*DATASET CONTENT*:
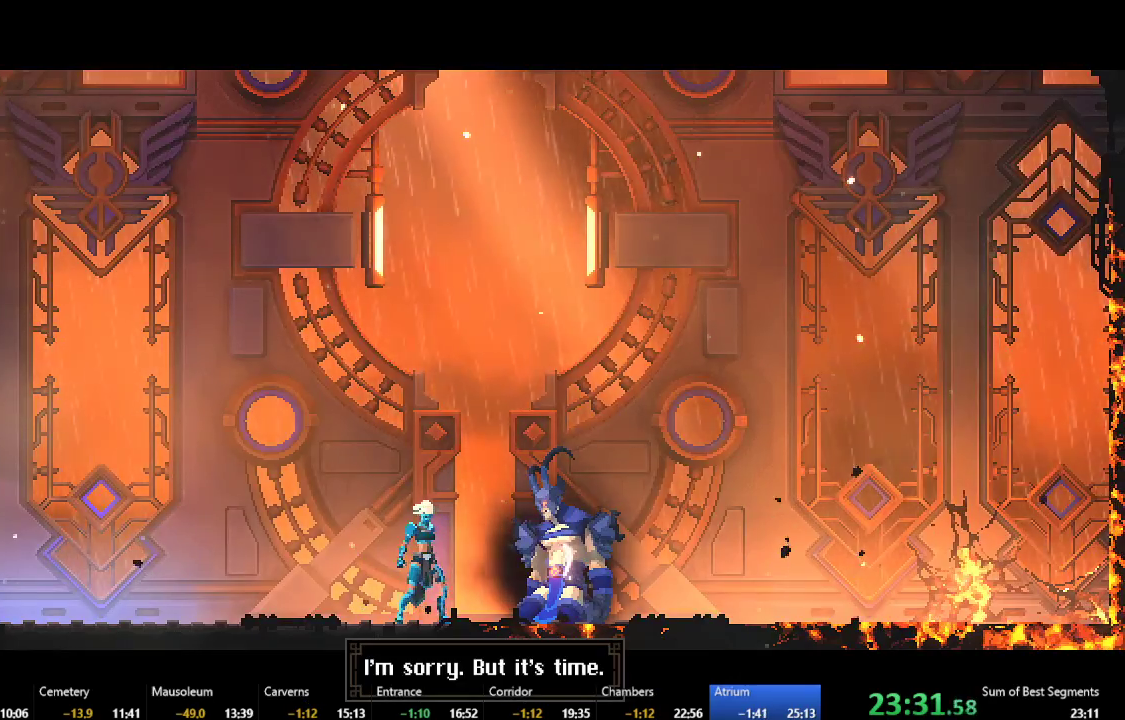
{"buttons": ["L2"], "events": []}
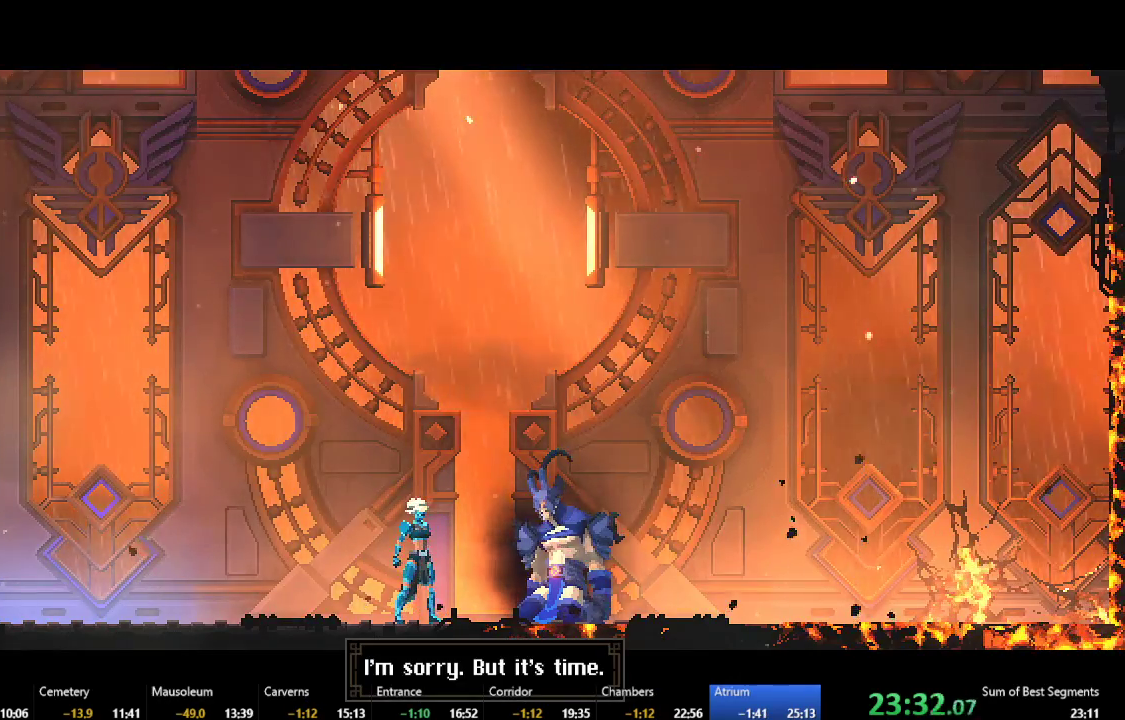
{"buttons": ["L2"], "events": []}
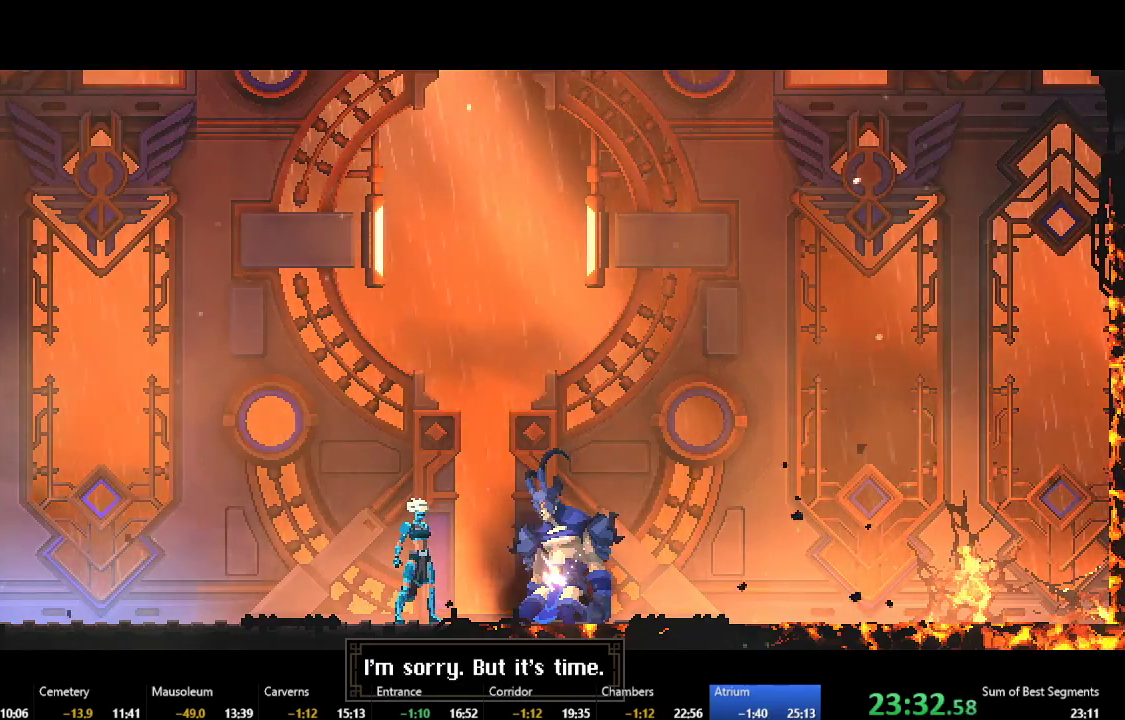
{"buttons": ["L2"], "events": []}
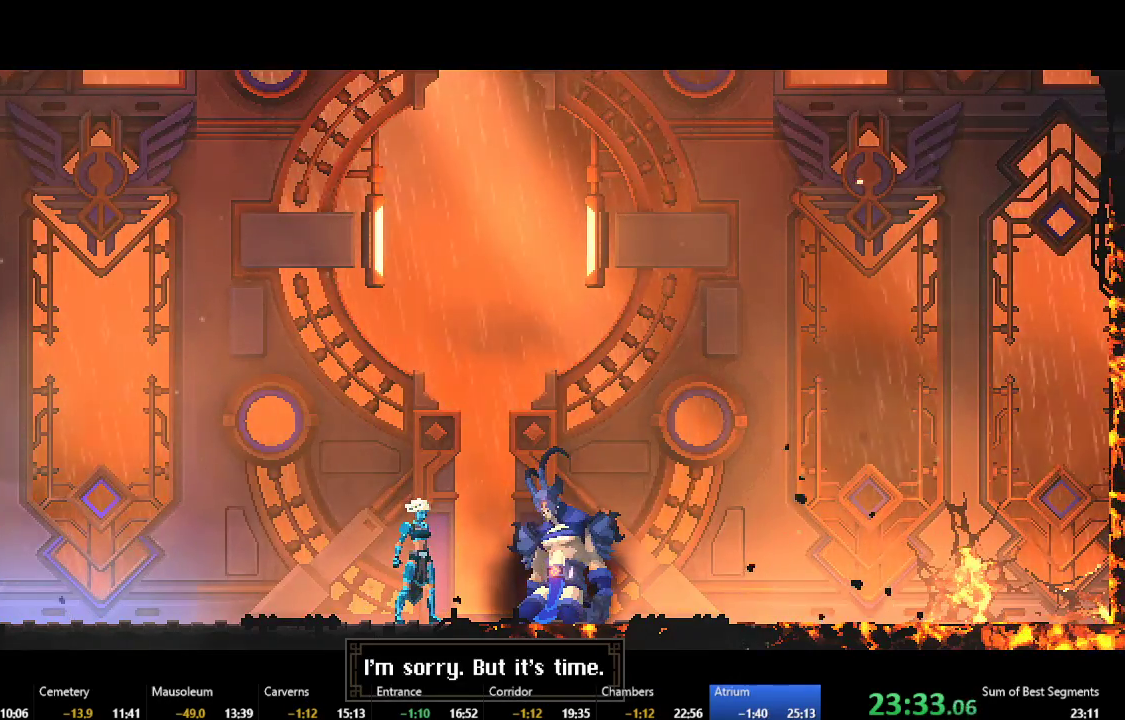
{"buttons": ["L2"], "events": []}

*WHAT NEEDS TO BE DONE*:
Would you repeat the complete listing exactly, excluding each picture it holds?

*EXPECTED ANSWER*:
{"buttons": ["L2"], "events": []}
{"buttons": ["L2"], "events": []}
{"buttons": ["L2"], "events": []}
{"buttons": ["L2"], "events": []}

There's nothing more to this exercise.